Confisquer le passeport d'une personne qui ne paie pas sa pension alimentaire contrevient à l'article 6 de la Charte des droits et libertés. Mais cette atteinte est justifiée par le bien-être des enfants et de la société en général, vient de trancher la Cour supérieure.

L'homme qui a porté cette cause devant les tribunaux, Daniel Caruso, devait payer une pension de 750$ par mois à son ex-femme pour leurs trois enfants, selon un jugement de divorce rendu en 2001. Mais dès l'année suivante, l'homme avait déjà accumulé 9000$ en arriérés, somme qui n'a cessé de gonfler au cours des années pour atteindre 82 000$ en 2010. Il y a cinq ans, parce qu'il n'avait toujours pas payé et n'avait pas fait d'arrangement en ce sens, M. Caruso s'est fait confisquer son passeport. Cette mesure est couramment utilisée. Dans certaines provinces canadiennes, on va même jusqu'à confisquer le permis de conduire du mauvais payeur.

 

Deux articles en balance

Dans cette affaire, le juge William Fraiberg a mis en balance deux articles de la Charte des droits et libertés. L'article 6 garantit aux citoyens le droit de demeurer au Canada, d'y entrer ou d'en sortir. Pour cela, il faut pratiquement toujours un passeport.
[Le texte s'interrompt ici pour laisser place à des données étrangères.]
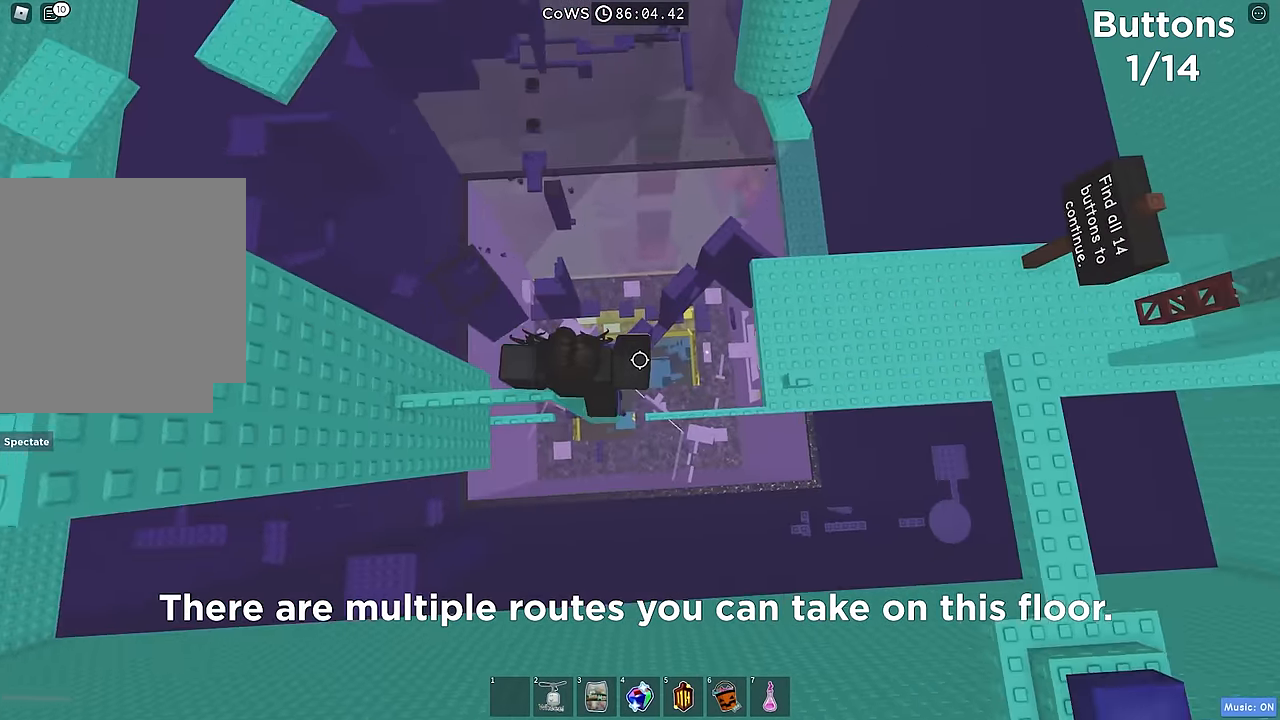
{"keys": ["d"], "events": [[33, "space", "up"]]}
Caruso invoquait donc l'atteinte à ses droits fondamentaux. D'un autre côté, l'article 1 de la Charte stipule que les droits «ne peuvent être restreints que par une règle de droit, dans des limites qui soient raisonnables, et dont la justification puisse se démontrer dans une société libre et démocratique». Le paiement des pensions alimentaires bénéficie aux enfants et à la société en général, et cela l'emporte sur l'inconvénient d'être empêché de voyager parce qu'on est temporairement privé de passeport, a conclu le juge.

Me Clemento Monterosso, qui représentait M. Caruso dans cette affaire, a indiqué à La Presse qu'il n'interjettera pas appel.